▸ **PASSAGE PROVIDED**:
- Cover photography by Clarence Eastmond

Studio album by Mark Murphy
- Released: 1978
- Recorded: June 1, 1978
- Studio: Filmways/Helder Studio, San Francisco
- Genre: Vocal jazz
- Length: 36:00
- Label: Muse Records
- Producer: Mitch Farber

Mark Murphy chronology
| Mark Murphy Sings Mostly Dorothy Fields & Cy Coleman (1977) | Stolen Moments (1978) | Satisfaction Guaranteed (1979) |

= Stolen Moments (Mark Murphy album) =

Stolen Moments is a 1978 studio album by Mark Murphy.

Stolen Moments is the 16th album by American jazz vocalist Mark Murphy. It was recorded when Murphy was 46 years old and released by the Muse Records label in the United States in 1978. The recording is noted for the title tune and was one of Murphy's more successful releases. Murphy contributes the lyrics to Oliver Nelson's "Stolen Moments" which became a signature tune for Murphy. Richie Cole is featured on alto saxophone.

▸ **DATASET CONTENT**:
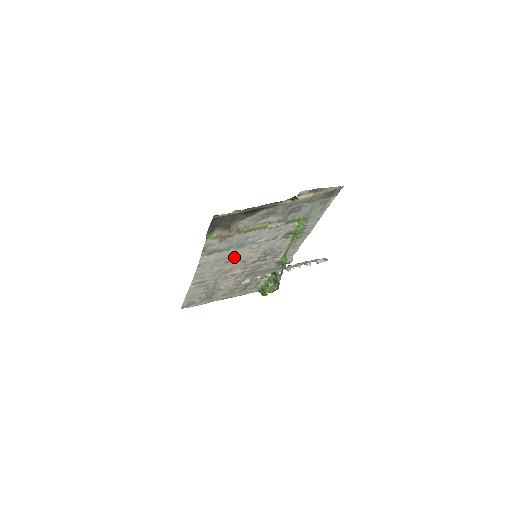
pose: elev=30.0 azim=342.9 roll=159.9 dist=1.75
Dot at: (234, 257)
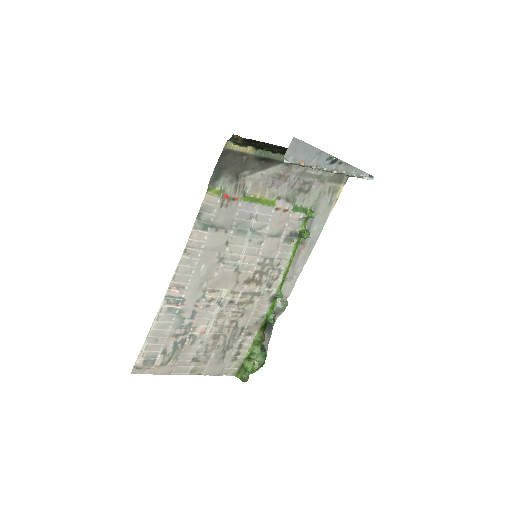
Dot at: (229, 252)
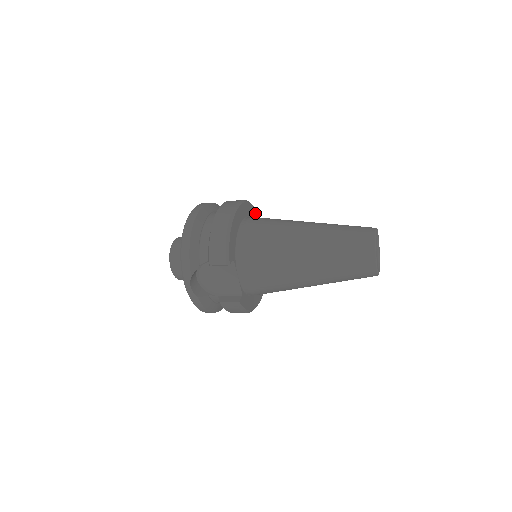
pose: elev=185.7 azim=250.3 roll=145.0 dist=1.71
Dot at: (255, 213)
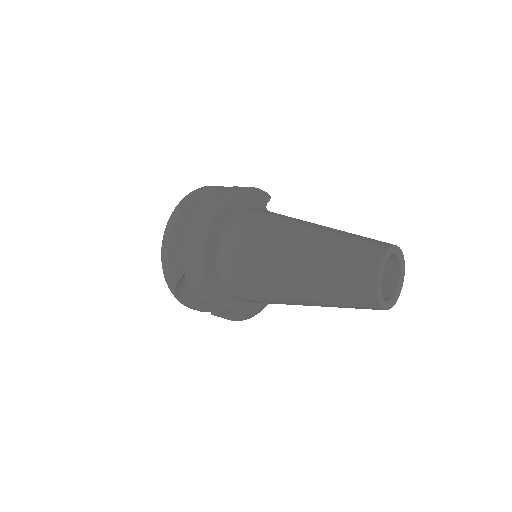
Dot at: (260, 197)
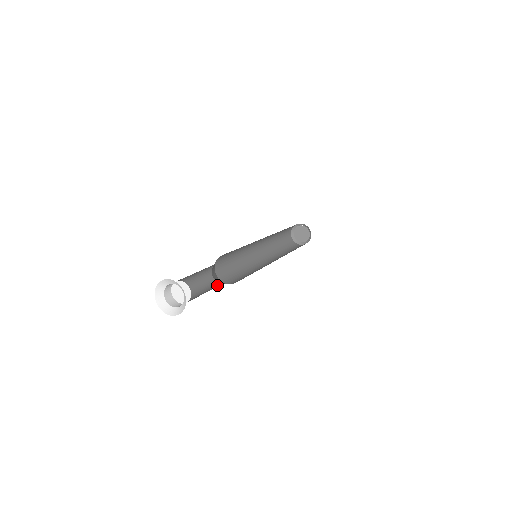
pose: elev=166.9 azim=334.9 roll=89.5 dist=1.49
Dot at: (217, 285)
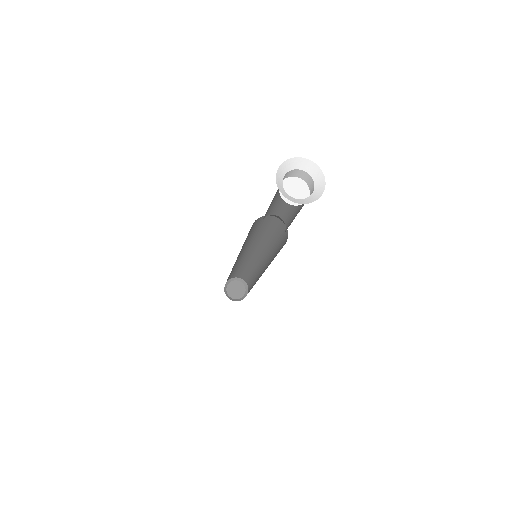
Dot at: occluded
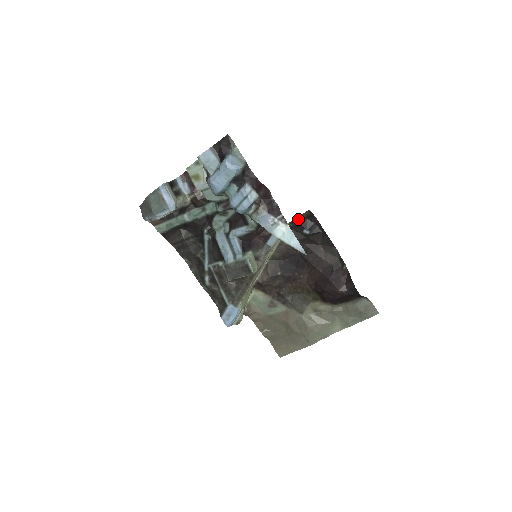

▸ **WHAT YOU NEED TO DO**:
1. For the text about Mark Murphy's album Stolen Moments, decide whether each statement agrees with it: (a) The album was recorded in San Francisco. (b) Mark Murphy wrote the music for the tune "Stolen Moments." (c) Richie Cole plays tenor saxophone on the album. Answer yes or no for each and quote the words that settle it.
2. According to the text about Mark Murphy's album Stolen Moments, how old was Murphy when it was recorded?
3. Carry on the text about Mark Murphy's album Stolen Moments from the point where it stops.

▸ **ANSWER SET**:
1.
(a) Yes: "Studio: Filmways/Helder Studio, San Francisco"
(b) No: "Murphy contributes the lyrics to Oliver Nelson's "Stolen Moments""
(c) No: "Richie Cole is featured on alto saxophone."

2. He was 46 years old.

3.
== Background ==
The instrumental "Stolen Moments" from The Blues and the Abstract Truth (1961) by Oliver Nelson, one of the best selling jazz albums, was a successful jazz standard by the time Murphy recorded his version. Author Ted Gioia calls the tune "a querulous hard-bop chart that...sounds almost painfully sophisticated".

Murphy told John Watson in an interview that when he first arrived in the UK in 1964, the Oliver Nelson record was getting a lot of play and the song "Stolen Moments" stuck with him. He was inspired to write the lyrics. He said, "I like what the lyrics say about two people snatching time to be together, not giving a damn about what the rest of the world says.’’ He sang the song at Ronnie Scott's Jazz Club. He also sang it in tour in Europe. Then he put it away for about 10 years. Peter Jones recounts in his biography,This is Hip: The Life of Mark Murphy, that in the late 1970s Murphy was looking through his charts when he re-discovered the lyrics for "Stolen Moments". Murphy said, "I started to do it at the clubs, and the kids liked it, and were always asking, 'Can you do that "Stolen Moments" again'?" So Murphy got the idea to do a big band album. He and Joe Fields, from Muse, enlisted Mitch Farber to do the arrangements and hire the musicians.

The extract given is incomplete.